Flow is fundamentally a tree of compositions.

YAML and JSON are already good at representing:

  • arrays for ordered steps
  • objects for named parameters
  • nested objects for subflows
  • dictionaries for branch mappings

Example:

steps:
  - agent: Search
  - all:
      - agent: Analyst
      - agent: Summarizer
  - fallback_to:
      source: {agent: Writer}
      fallback: {agent: BackupWriter}

This does not merely store topology. It stores ordered semantics: first sequence, then broadcast parallelism, then failure fallback.

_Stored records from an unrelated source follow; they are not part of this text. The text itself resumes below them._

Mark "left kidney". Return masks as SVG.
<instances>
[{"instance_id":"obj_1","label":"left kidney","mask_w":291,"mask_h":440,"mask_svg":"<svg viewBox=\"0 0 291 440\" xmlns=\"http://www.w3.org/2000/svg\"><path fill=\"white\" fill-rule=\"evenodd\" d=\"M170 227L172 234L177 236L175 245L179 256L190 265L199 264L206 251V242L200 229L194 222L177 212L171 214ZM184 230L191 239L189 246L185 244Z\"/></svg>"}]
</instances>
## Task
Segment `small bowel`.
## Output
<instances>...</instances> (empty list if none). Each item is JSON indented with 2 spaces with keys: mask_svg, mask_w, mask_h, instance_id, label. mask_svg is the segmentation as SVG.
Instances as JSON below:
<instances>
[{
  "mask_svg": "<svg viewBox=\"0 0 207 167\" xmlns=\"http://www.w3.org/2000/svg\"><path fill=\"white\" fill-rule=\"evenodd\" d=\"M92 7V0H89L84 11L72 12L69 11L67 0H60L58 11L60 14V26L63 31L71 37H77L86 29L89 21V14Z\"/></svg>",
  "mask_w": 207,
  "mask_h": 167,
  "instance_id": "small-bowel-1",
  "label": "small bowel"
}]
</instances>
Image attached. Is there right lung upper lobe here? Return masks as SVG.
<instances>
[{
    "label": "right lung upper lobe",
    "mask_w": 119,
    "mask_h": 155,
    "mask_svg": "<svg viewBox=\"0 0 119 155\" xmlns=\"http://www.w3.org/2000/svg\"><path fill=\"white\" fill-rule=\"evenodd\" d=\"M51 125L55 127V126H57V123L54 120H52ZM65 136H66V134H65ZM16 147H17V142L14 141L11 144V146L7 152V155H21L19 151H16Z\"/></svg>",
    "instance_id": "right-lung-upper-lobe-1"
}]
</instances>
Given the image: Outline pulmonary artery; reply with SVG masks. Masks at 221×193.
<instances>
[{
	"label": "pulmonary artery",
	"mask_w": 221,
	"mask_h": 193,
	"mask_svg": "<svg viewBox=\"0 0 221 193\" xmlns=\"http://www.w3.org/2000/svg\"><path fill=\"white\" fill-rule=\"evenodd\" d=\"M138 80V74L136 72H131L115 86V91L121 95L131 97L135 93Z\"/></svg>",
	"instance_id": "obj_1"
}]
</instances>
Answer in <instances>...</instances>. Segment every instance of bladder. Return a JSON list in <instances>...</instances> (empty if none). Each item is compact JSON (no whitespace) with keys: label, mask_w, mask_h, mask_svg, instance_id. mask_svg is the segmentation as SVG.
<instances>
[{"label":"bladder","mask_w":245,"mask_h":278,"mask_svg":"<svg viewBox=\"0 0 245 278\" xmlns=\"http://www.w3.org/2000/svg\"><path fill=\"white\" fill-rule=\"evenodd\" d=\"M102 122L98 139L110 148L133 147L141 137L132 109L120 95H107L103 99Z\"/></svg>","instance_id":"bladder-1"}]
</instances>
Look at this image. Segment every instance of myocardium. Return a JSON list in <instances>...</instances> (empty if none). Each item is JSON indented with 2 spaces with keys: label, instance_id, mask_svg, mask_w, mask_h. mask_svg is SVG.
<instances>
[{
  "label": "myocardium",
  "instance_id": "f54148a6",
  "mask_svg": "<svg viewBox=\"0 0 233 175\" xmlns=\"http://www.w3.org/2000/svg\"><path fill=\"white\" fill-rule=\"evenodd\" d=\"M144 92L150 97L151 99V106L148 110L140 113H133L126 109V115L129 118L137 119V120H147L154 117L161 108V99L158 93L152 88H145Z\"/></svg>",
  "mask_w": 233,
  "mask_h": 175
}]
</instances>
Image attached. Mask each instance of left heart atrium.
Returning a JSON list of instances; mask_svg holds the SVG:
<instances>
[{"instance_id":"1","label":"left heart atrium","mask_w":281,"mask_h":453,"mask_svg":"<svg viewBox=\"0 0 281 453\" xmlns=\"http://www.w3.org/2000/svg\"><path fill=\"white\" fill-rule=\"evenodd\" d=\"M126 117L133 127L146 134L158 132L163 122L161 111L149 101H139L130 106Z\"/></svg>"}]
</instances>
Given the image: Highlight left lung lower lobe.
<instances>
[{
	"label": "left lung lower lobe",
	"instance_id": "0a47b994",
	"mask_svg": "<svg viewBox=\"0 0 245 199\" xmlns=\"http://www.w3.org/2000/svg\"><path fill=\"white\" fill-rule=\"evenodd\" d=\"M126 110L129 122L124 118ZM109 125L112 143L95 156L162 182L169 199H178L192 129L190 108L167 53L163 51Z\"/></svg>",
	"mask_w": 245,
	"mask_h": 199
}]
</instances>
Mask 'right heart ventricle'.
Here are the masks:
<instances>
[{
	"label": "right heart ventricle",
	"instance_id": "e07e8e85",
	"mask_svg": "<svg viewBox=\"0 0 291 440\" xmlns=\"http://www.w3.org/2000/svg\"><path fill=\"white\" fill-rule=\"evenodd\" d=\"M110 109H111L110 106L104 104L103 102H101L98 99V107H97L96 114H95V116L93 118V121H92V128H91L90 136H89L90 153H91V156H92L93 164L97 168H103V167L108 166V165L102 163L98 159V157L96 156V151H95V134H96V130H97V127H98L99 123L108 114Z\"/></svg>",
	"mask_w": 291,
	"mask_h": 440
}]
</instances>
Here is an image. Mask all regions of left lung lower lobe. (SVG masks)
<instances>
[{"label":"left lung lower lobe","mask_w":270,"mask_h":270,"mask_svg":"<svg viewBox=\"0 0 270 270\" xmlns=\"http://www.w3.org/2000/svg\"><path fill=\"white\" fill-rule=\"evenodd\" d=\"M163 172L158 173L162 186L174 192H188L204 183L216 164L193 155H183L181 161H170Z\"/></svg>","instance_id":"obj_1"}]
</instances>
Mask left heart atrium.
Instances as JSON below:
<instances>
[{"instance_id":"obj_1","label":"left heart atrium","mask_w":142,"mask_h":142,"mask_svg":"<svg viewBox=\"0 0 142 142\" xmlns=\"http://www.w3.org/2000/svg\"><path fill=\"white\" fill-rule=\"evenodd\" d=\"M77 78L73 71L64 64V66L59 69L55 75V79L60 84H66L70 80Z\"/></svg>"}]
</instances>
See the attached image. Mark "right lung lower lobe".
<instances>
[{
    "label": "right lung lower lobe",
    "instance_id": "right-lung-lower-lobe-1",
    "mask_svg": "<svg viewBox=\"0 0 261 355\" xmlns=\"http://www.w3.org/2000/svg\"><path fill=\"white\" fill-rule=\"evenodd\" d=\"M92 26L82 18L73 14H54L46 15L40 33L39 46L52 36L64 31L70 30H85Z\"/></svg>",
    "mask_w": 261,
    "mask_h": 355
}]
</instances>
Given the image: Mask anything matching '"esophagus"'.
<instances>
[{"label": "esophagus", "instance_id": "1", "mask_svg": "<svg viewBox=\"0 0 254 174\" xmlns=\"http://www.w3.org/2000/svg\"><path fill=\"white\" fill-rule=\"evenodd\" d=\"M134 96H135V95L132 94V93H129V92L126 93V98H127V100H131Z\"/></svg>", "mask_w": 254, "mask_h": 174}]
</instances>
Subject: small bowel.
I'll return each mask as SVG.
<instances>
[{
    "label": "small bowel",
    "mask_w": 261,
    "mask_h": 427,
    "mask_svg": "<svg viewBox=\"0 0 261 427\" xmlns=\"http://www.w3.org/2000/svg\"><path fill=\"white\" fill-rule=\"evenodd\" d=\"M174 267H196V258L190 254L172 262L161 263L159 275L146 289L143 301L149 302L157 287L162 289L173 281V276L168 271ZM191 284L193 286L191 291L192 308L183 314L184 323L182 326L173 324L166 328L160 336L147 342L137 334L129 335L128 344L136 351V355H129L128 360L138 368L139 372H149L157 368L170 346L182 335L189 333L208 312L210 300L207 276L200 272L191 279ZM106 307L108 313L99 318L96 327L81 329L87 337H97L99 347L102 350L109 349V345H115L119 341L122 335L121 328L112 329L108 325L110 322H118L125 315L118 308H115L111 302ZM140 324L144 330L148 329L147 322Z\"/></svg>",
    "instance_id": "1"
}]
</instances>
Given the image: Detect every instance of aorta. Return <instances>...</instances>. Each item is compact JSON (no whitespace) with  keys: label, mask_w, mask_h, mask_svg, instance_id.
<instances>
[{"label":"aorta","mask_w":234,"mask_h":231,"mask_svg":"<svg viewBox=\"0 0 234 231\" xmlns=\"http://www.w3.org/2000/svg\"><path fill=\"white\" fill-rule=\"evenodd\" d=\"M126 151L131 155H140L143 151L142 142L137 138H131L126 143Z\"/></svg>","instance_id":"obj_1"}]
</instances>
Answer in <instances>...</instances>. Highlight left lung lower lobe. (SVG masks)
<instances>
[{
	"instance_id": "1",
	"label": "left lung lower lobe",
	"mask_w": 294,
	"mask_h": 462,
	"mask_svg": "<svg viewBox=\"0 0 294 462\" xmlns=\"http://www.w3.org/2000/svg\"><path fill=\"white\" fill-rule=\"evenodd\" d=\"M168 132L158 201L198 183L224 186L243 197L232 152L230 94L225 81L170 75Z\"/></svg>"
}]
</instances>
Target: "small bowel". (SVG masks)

3. The representation is statically checkable

Once Flow is an ADT, uploaded YAML can be validated before execution.

Examples:

  • flat_map(A, B): A.O == B.I
  • race(A, B): same input type, same output type
  • branch(source, mapping): branch keys must match the dispatch space of source.O
  • guard(A, check): check must return bool

Graph systems can add validation too, but they often do so after the graph model already exists. Flow makes the validation rules native to the model.

4. The mappings can be reversible

The ideal relationship is:

YAML <-> Flow ADT <-> JSON

That only works if each layer carries the same semantics, rather than splitting meaning across:

  • YAML structure
  • graph annotations
  • runtime-only inference

If meaning is scattered across those layers, the representation is no longer precise. It is patched together.

Why graph is a weak semantic source of truth

Graph is strong at expressing adjacency and dependencies.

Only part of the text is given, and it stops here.